All that should come back is the lines of the data below from the one containing "brown stain labels" to the one containing "(endometrial) stained for", inclusive, exactly as they stand.

Dataset entries:
□ □ □ □ □

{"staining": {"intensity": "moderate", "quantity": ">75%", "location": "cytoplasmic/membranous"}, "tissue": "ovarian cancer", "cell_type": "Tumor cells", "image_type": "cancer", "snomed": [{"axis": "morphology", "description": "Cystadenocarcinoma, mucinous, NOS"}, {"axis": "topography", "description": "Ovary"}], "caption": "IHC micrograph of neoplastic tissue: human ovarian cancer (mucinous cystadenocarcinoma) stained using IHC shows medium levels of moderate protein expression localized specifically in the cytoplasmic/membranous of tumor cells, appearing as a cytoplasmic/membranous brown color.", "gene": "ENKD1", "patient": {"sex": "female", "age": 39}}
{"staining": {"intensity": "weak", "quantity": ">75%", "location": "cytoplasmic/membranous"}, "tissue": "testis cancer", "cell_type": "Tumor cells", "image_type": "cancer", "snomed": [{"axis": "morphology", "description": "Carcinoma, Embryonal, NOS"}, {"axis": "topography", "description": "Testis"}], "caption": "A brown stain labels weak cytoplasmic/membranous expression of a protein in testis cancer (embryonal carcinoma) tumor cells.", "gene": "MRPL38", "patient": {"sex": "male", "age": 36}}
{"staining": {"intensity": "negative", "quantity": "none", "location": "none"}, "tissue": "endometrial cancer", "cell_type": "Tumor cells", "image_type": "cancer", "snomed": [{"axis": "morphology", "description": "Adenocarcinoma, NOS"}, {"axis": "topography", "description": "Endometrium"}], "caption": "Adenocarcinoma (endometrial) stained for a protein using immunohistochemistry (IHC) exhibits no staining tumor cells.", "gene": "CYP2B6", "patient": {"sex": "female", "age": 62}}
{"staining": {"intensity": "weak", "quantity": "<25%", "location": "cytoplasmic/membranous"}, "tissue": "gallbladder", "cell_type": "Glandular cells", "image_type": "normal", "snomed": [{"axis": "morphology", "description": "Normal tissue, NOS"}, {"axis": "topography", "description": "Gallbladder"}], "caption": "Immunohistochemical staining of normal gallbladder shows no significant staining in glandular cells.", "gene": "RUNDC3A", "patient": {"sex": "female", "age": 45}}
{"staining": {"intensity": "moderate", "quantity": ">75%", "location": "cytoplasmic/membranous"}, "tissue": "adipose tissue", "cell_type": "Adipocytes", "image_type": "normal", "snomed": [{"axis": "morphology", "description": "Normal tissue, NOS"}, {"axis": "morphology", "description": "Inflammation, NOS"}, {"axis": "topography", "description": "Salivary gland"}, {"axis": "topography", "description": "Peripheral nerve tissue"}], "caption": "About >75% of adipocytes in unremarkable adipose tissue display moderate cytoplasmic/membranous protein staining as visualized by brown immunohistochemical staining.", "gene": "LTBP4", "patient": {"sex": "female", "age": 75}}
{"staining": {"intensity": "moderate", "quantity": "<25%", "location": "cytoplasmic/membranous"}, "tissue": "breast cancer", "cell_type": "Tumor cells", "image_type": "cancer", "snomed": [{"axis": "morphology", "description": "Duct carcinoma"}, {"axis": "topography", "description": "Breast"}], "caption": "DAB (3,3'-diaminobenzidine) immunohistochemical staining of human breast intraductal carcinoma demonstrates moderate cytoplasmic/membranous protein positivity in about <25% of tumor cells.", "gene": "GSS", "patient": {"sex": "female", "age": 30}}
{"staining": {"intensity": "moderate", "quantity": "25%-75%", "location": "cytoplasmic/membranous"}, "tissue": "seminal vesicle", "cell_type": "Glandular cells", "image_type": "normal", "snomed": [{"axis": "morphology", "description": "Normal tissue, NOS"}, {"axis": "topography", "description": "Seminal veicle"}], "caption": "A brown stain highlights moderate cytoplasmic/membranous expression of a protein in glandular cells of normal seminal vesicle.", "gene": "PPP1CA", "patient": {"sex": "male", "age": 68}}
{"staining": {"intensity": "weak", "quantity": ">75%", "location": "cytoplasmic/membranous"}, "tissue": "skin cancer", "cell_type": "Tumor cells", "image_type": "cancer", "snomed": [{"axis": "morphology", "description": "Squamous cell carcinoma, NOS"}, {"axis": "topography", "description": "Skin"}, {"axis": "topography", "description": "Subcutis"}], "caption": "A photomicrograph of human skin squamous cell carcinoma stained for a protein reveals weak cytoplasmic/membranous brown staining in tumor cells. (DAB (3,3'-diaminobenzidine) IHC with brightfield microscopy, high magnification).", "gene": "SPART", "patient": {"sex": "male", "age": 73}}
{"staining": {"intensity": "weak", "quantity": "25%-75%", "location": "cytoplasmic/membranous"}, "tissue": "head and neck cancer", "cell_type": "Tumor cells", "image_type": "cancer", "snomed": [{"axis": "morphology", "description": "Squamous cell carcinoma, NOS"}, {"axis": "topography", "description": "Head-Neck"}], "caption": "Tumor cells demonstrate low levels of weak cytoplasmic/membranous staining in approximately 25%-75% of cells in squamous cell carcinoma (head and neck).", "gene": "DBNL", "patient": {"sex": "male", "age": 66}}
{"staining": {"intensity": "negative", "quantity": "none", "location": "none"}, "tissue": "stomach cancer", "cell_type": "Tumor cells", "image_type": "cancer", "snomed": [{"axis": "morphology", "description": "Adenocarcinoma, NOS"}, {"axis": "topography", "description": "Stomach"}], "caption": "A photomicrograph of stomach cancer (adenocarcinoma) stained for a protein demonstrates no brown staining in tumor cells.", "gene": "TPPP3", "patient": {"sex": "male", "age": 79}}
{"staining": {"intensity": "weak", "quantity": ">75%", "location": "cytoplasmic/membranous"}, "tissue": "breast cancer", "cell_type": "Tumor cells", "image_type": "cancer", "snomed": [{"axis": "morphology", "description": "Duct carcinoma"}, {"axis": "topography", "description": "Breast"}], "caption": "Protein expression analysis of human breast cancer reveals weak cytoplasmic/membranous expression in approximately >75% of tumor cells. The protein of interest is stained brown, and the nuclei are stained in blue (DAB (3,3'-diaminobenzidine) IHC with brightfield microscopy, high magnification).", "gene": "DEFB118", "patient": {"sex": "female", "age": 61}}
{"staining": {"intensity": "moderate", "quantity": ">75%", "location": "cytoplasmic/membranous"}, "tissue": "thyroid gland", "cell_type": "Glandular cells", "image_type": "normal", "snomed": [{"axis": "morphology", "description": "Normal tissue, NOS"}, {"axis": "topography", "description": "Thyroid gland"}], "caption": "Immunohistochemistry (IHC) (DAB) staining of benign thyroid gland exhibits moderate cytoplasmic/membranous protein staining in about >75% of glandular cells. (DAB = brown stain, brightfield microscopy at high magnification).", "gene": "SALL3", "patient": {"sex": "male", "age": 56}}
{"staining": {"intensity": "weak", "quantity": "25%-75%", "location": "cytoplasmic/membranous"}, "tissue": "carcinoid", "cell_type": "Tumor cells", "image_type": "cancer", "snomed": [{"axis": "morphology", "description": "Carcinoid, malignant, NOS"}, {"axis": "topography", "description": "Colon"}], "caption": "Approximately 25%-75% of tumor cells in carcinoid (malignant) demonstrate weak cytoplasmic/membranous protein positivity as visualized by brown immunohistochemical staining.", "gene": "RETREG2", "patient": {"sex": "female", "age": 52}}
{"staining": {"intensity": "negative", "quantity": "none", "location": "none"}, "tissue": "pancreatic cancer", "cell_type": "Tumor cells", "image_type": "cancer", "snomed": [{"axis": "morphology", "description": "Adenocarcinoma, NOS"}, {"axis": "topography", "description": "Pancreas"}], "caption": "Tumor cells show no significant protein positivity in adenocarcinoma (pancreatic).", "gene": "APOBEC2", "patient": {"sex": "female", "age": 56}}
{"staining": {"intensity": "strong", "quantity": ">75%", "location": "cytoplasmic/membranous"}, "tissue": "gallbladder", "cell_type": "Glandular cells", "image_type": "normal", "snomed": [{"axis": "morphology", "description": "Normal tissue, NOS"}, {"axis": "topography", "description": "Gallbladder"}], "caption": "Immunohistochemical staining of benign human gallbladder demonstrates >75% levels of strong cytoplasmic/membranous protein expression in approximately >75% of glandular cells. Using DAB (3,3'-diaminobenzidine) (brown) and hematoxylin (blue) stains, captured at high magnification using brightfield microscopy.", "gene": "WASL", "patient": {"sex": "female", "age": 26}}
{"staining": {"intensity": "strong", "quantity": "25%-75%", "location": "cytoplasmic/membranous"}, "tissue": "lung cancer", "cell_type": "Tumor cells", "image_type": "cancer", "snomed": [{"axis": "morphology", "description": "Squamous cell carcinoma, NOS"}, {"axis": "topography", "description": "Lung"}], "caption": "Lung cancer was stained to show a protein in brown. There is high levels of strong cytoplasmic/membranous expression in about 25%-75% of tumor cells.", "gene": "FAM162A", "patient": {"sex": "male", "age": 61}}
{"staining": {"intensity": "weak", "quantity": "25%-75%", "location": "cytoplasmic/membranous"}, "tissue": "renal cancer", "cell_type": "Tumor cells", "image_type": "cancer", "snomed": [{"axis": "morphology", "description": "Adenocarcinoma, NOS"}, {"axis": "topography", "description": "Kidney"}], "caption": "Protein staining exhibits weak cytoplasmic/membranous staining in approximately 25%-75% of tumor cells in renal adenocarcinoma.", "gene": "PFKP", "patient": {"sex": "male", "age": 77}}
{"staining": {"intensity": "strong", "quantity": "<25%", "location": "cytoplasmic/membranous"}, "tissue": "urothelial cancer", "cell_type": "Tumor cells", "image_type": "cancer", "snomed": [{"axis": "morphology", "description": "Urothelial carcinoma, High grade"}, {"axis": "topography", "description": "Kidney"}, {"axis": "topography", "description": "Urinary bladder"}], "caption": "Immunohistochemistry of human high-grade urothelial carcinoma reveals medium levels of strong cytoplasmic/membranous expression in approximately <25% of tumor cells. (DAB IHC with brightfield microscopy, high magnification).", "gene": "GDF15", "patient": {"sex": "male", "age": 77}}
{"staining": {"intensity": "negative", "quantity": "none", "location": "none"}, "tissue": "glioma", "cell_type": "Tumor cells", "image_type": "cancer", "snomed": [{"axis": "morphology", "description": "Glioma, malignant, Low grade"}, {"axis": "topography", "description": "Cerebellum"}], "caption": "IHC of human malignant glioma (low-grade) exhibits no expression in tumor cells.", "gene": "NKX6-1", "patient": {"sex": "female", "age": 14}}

□ □ □ □ □

YOUR SOLUTION:
{"staining": {"intensity": "weak", "quantity": ">75%", "location": "cytoplasmic/membranous"}, "tissue": "testis cancer", "cell_type": "Tumor cells", "image_type": "cancer", "snomed": [{"axis": "morphology", "description": "Carcinoma, Embryonal, NOS"}, {"axis": "topography", "description": "Testis"}], "caption": "A brown stain labels weak cytoplasmic/membranous expression of a protein in testis cancer (embryonal carcinoma) tumor cells.", "gene": "MRPL38", "patient": {"sex": "male", "age": 36}}
{"staining": {"intensity": "negative", "quantity": "none", "location": "none"}, "tissue": "endometrial cancer", "cell_type": "Tumor cells", "image_type": "cancer", "snomed": [{"axis": "morphology", "description": "Adenocarcinoma, NOS"}, {"axis": "topography", "description": "Endometrium"}], "caption": "Adenocarcinoma (endometrial) stained for a protein using immunohistochemistry (IHC) exhibits no staining tumor cells.", "gene": "CYP2B6", "patient": {"sex": "female", "age": 62}}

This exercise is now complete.